Polshek Concert Hall Makes Stanford Sing

Polshek Concert Hall Makes Stanford Sing

The new Bing Concert Hall, designed by Polshek Partnership, has a stucco facade.
Courtesy Polshek Partnership

On May 11, Stanford University broke ground on a new 844-seat performing arts space that will be a key element of an emerging campus arts complex presently anchored by the Cantor Center for Visual Arts.

Designed by New York’s Polshek Partnership, the $110-million Bing Concert Hall will open in 2012 or 2013, supplanting the midcentury, functionally problematic 714-seat Dinkelspeil Auditorium as the main venue for Stanford’s Lively Arts series. It is a return to campus for Polshek, who in 1998 also oversaw the renovation and expansion for the Cantor.

The concert hall will be designed by Yasuhisa Toyota, who also worked on the Disney Concert Hall in LA.
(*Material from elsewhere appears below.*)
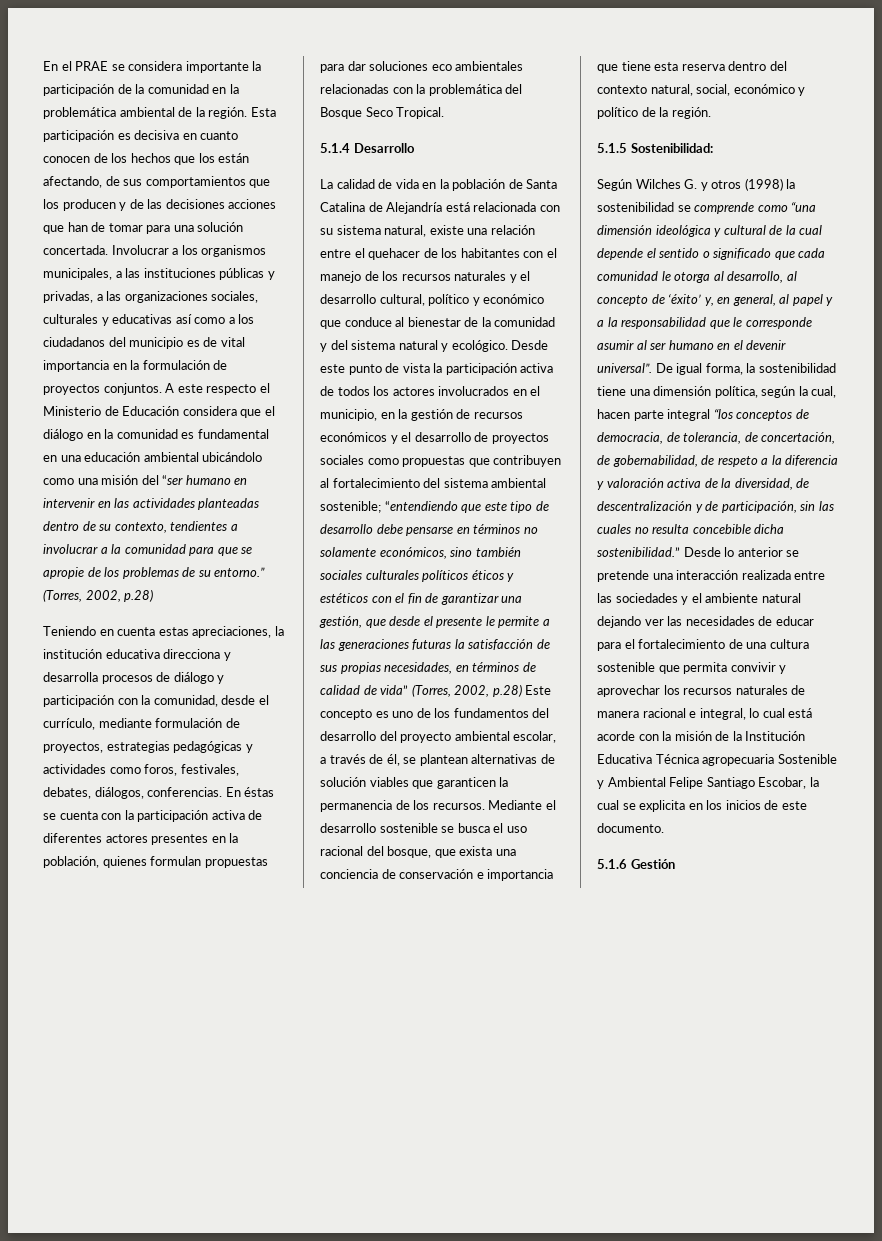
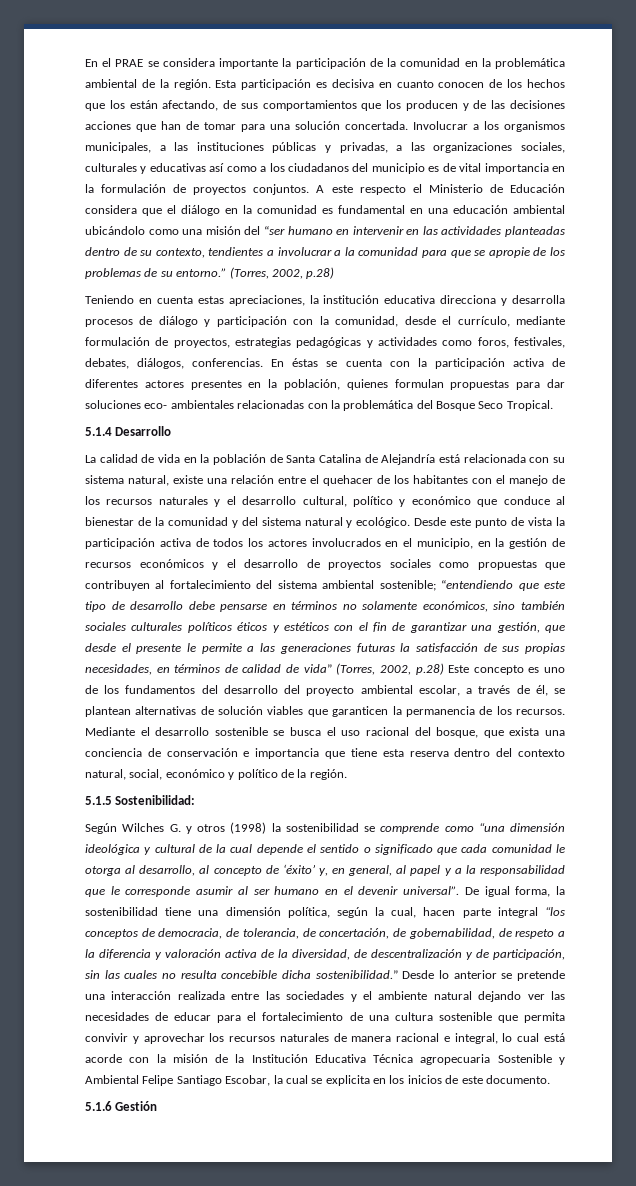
[431,64,452,71] eco -> [144,403,168,409] eco-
Prospects for sonic excellence are good, thanks to the involvement of Nagata Associates’ Yasuhisa Toyota, the acoustician for Frank Gehry’s Walt Disney Concert Hall. Toyota worked with Polshek’s Richard Olcott, who led the project’s design. Elements of the auditorium interior bear a resemblance to Disney (albeit at a much smaller scale), such as the fragmented and tiered “vineyard” seating with beech wood–clad parapets, and the Alaskan yellow cedar stage floor.
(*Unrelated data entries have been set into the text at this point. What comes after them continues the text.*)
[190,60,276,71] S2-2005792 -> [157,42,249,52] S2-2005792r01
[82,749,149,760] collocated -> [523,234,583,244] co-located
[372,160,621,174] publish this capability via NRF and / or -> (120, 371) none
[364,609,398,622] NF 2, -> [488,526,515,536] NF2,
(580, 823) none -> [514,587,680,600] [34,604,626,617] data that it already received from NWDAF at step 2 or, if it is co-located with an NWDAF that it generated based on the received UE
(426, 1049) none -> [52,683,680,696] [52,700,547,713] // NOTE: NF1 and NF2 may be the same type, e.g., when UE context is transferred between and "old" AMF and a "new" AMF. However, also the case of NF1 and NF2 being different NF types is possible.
Toyota’s design is meant to accommodate classic unamplified instruments as well as electronically assisted and pure electronic sound. The exterior, in a bow to campus context, will be a large oval drum clad in stucco, then fronted and lightened by a large glass lobby.

The lobby of the Bing, which makes the roof of the building appear to float.

Given its immense financial and intellectual resources, Stanford, which discontinued its architecture program in the 1970s, has been a surprisingly unfruitful environment for architectural excellence. Its evolving arts district should help reverse that trend.